General information
- Location: Whitwell, Derbyshire, England
- Coordinates: 53°17′12″N 1°12′45″W﻿ / ﻿53.2866°N 1.2124°W
- Ordnance Survey: SK5260976914
- Year built: early 17th-century

Listed Building – Grade II*
- Official name: Whitwell Hall
- Designated: 19 November 1951
- Reference no.: 1055849

= Whitwell Old Hall =

Whitwell Old Hall is an early 17th-century manor house at Whitwell, Derbyshire. It is a Grade II* listed building.

== History ==
The manor of Whitwell was purchased in the 16th century by Sir John Manners of Haddon Hall (second son of Thomas Manners, 1st Earl of Rutland). He was High Sheriff of Derbyshire in 1585 and rebuilt the old manor house. The garden front of two storeys has seven irregular bays and three gables.
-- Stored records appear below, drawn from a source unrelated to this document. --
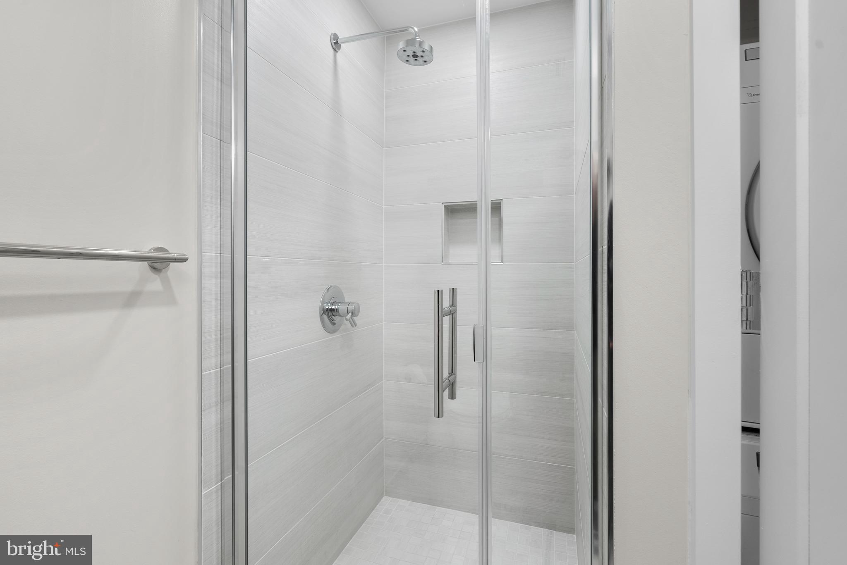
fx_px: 377
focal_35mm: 16
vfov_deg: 73.8
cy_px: 282
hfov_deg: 96.7
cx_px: 424
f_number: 8
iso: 320
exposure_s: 1/5
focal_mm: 16
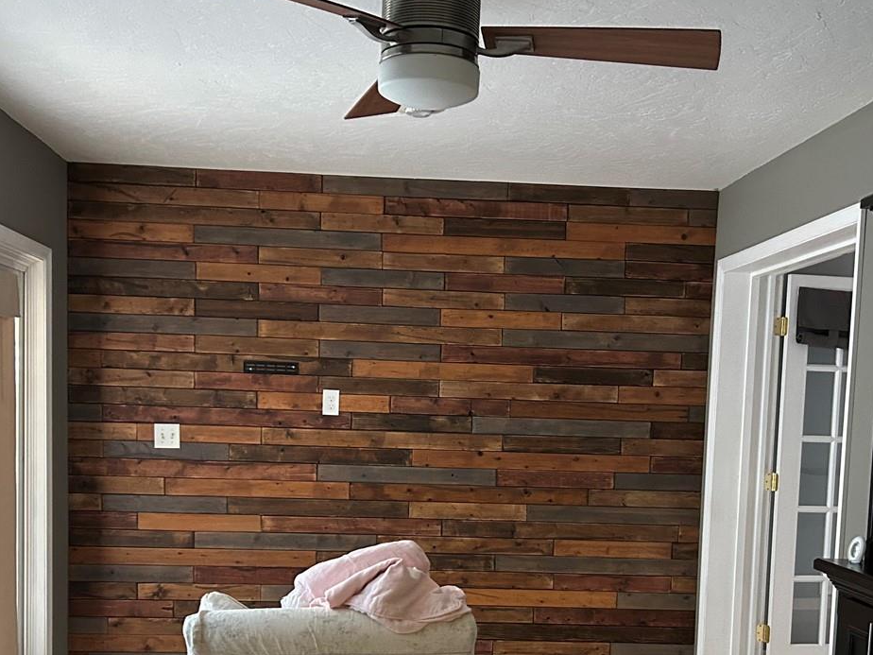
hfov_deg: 42.1
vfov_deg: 31.6
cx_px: 452
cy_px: 498
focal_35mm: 45
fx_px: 1135
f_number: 1.5
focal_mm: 5.7
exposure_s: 1/60
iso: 500
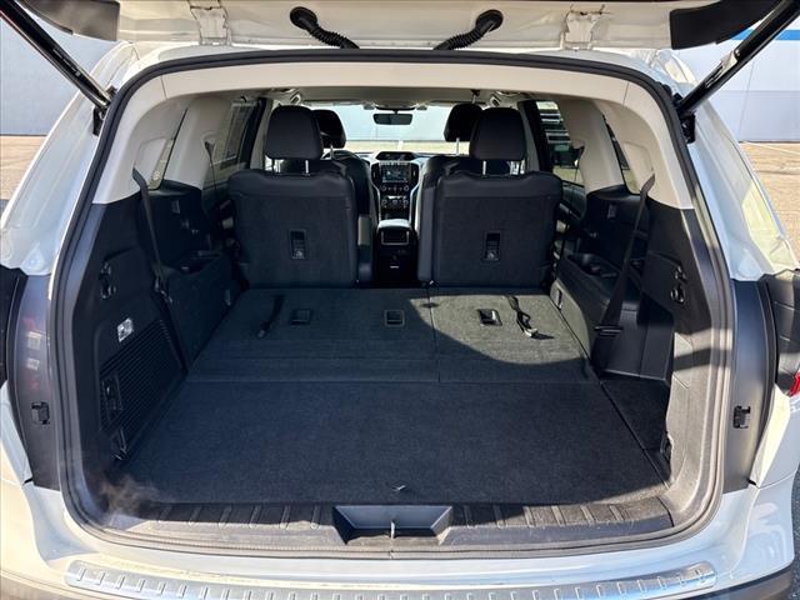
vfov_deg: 56.8
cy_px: 300
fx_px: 555
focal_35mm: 24
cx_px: 400
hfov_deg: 71.6
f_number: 1.78
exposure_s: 1/228
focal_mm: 6.76
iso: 160
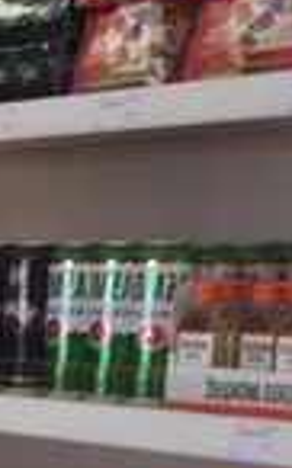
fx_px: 1722
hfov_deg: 9.3
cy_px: 619
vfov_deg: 14.8
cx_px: -209
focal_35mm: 135
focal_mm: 4.15
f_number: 2.2
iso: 40
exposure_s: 1/100
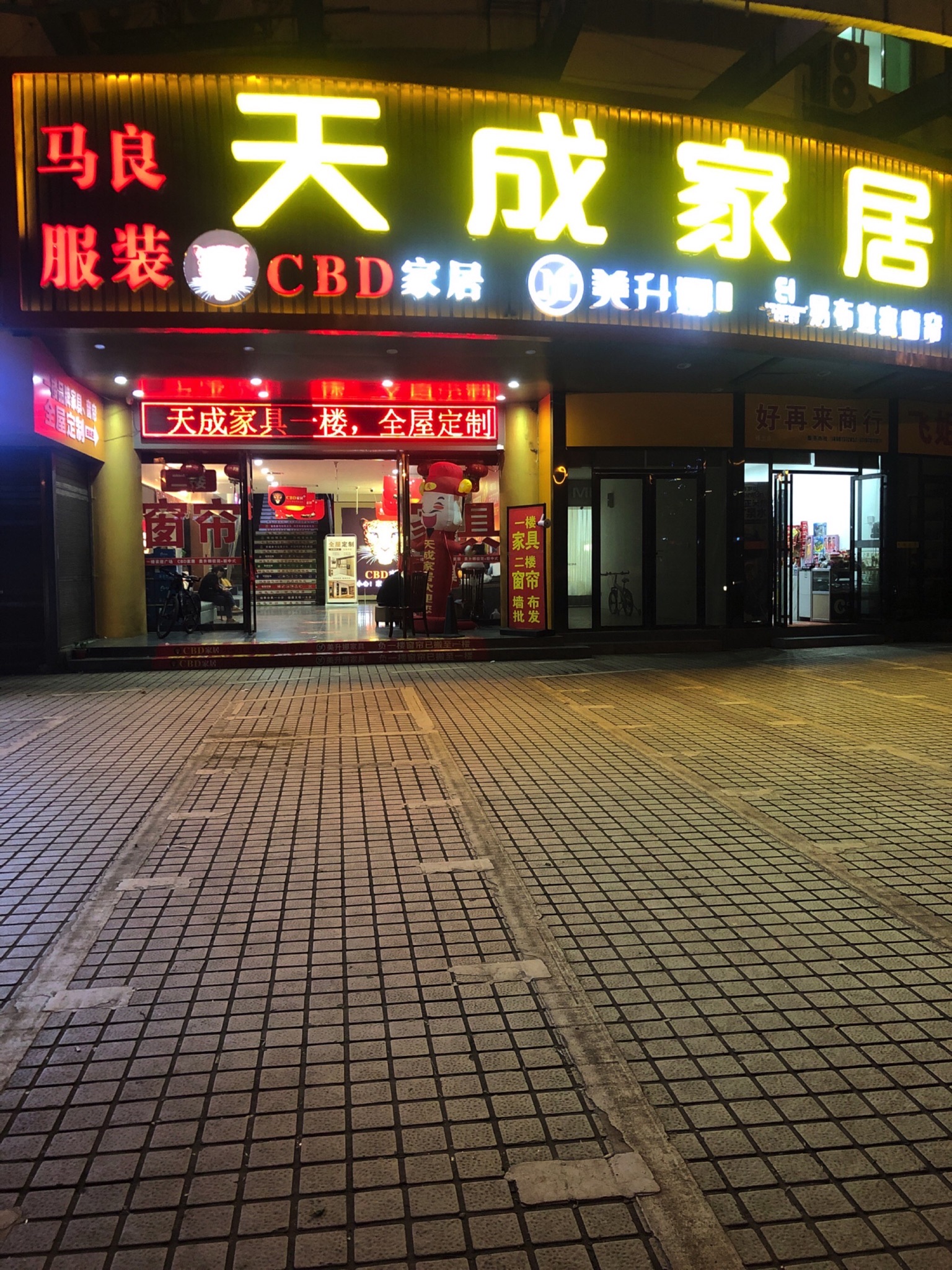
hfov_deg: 49.7
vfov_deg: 63.4
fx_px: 1027
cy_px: 635
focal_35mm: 28
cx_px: 476
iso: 80
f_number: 1.8
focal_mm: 4
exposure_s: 1/15
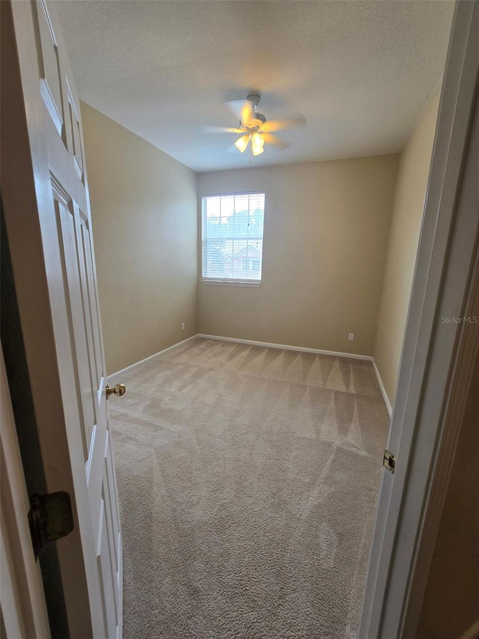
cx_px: 240
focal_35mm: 13
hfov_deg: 89.9
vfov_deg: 106.2
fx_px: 240
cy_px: 320
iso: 64
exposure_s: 1/60
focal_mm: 2.2
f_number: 2.2
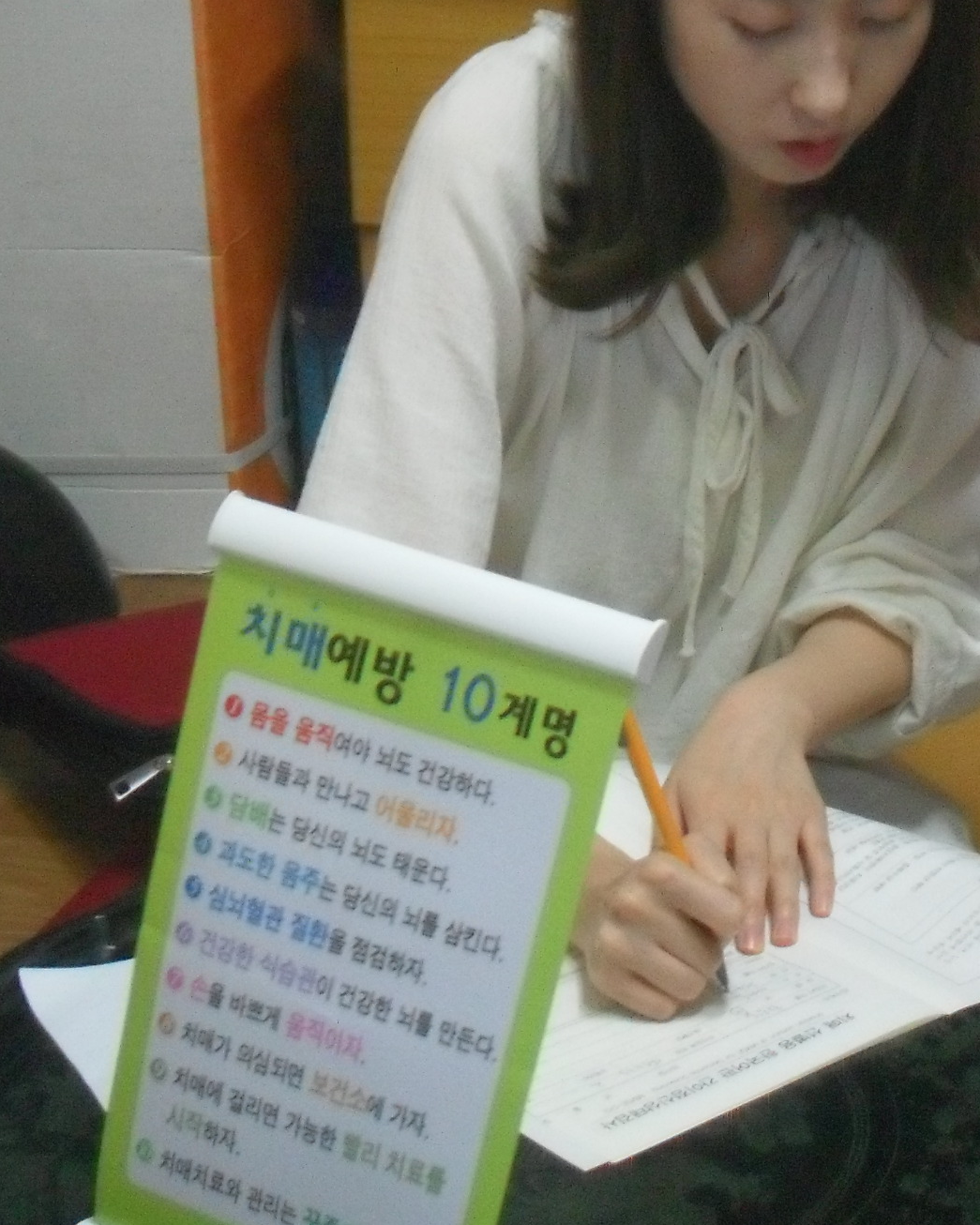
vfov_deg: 12.4
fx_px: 5619
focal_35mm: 155
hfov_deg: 9.9
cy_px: 445
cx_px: 824
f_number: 4.4
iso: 400
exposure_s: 1/15
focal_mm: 14.1
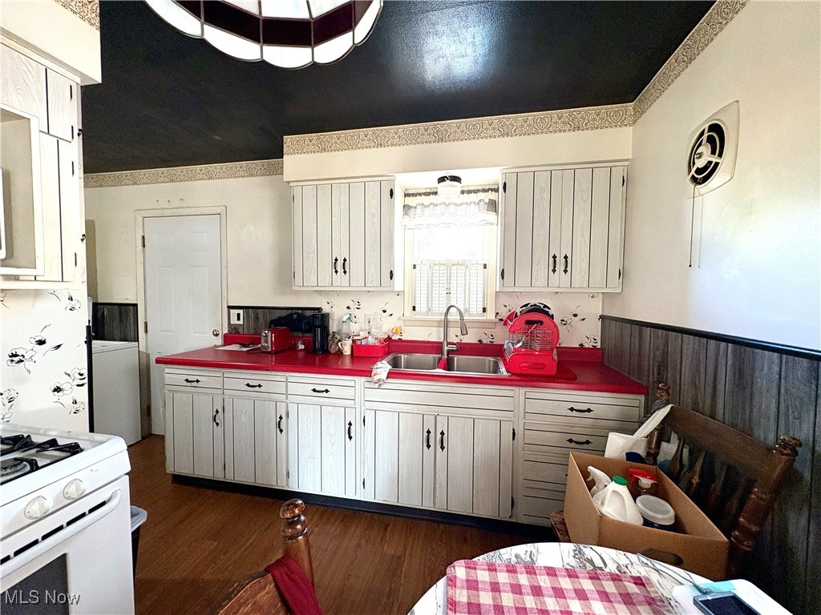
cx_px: 410
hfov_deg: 102.1
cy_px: 308
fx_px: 332
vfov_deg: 85.7
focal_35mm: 14
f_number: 2.2
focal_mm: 2.22
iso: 250
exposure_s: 1/60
Although extended and altered in later centuries the house retains much of its 17th-century appearance.

Sir Roger Manners (High Sheriff in 1618) died about 1650 although the house remained in the ownership of the Manners family of Haddon (who in the 18th century inherited the Rutland Earldom) until 1813 when it was sold by exchange to the Duke of Portland.

In the 19th century the house served as the local National School.